Thank you very much for your valuable advice. However, I obtained the same result regardless of the temperature.
@zkqq The correct drafts will be displayed in yellow. I noticed that there are almost no yellow words in your image. You may not have correctly matched the draft model with the base model, or you did not set the --model-type parameter. Its default value is llama-2-chat, and it must be changed to vicuna.
yuhuili/EAGLE-Vicuna-7B-v1.3
Thank you very much for your reply. You are correct; the issue likely stems from the mismatch between the EAGLE head and the origin model. However, I believe I have configured all necessary parameters, including the model type.

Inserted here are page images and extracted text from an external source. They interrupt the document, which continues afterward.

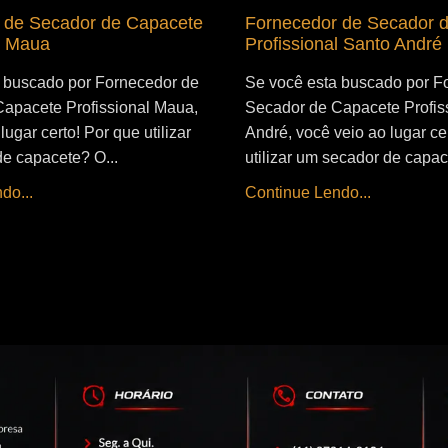
 de Secador de Capacete
Fornecedor de Secador 
l Maua
Profissional Santo André
 buscado por Fornecedor de
Se você esta buscado por F
apacete Profissional Maua,
Secador de Capacete Profis
lugar certo! Por que utilizar
André, você veio ao lugar ce
e capacete? O...
utilizar um secador de capac
do...
Continue Lendo...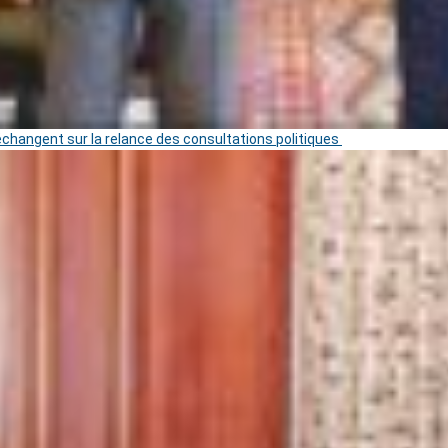
 échangent sur la relance des consultations politiques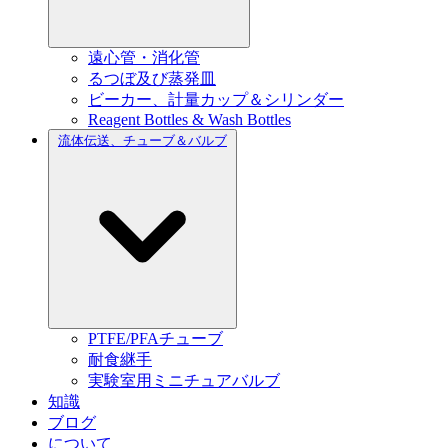
遠心管・消化管
るつぼ及び蒸発皿
ビーカー、計量カップ＆シリンダー
Reagent Bottles & Wash Bottles
流体伝送、チューブ＆バルブ
PTFE/PFAチューブ
耐食継手
実験室用ミニチュアバルブ
知識
ブログ
について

I trained an EAGLE head, ran webui.py and the evaluation, and observed a good acceleration effect. However, when switching back to the EAGLE head from yuhuili/EAGLE-Vicuna-7B-v1.3, there are negative impacts. Both config.json are identical, with the only difference being the pytorch_model.bin file.
No issues were encountered when using yuhuili/EAGLE-Vicuna-7B-v1.3, but there are issues with the weights you trained yourself?
yuhuili/EAGLE-Vicuna-7B-v1.3,
On the contrary, there is no issue with utilizing the model weights that I have trained personally. However, employing the yuhuili/EAGLE-Vicuna-7B-v1.3 weights may result in adverse effects.
The possible reason is that the template or weights of your base model are different from those used when we trained the draft model.